- _What is being asked_
Show every line from the items below that contains the word "left", copied word for word.

---- Records supplied

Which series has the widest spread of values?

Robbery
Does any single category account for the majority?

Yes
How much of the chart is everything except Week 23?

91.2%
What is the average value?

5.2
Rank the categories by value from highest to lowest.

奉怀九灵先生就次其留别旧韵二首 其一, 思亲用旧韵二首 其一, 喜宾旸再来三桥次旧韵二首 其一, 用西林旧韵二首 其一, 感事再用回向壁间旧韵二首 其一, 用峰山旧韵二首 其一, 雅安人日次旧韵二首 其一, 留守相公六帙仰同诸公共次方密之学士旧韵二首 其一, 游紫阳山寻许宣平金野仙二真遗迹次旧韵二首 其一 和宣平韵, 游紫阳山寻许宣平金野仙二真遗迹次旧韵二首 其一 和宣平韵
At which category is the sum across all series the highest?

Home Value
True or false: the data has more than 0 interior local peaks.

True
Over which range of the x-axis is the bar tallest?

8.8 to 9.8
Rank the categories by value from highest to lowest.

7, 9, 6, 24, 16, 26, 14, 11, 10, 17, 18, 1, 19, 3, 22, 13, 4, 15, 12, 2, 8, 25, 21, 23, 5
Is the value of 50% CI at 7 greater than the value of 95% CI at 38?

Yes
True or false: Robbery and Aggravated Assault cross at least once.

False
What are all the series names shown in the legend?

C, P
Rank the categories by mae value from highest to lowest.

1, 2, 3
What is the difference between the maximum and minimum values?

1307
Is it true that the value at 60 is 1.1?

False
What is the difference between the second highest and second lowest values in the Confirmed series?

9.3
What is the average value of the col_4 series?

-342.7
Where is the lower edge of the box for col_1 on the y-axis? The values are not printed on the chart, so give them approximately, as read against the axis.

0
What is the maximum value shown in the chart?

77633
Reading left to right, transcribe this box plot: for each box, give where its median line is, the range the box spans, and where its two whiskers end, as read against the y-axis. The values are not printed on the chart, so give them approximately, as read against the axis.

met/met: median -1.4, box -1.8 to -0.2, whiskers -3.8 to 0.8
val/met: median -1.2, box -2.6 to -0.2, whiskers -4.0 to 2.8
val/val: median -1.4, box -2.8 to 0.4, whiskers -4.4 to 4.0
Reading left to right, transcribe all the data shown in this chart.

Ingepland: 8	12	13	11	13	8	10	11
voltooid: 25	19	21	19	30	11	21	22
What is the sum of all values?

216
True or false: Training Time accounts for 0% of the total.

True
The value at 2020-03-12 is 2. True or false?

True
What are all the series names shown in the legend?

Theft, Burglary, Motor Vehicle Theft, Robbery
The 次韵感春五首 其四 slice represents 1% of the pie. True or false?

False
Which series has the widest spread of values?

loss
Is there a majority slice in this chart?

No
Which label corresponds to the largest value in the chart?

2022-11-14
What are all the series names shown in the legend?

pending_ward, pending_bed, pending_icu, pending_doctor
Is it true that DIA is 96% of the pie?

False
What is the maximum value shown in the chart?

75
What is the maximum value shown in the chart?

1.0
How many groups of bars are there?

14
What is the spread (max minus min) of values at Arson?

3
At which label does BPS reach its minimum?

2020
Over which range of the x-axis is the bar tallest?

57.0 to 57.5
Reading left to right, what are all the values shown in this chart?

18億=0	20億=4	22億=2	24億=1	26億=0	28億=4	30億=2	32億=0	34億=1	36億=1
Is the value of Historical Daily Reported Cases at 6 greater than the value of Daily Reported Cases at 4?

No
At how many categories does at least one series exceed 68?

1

--------

- _Response to this exercise_
Reading left to right, transcribe this box plot: for each box, give where its median line is, the range the box spans, and where its two whiskers end, as read against the y-axis. The values are not printed on the chart, so give them approximately, as read against the axis.
Reading left to right, transcribe all the data shown in this chart.
Reading left to right, what are all the values shown in this chart?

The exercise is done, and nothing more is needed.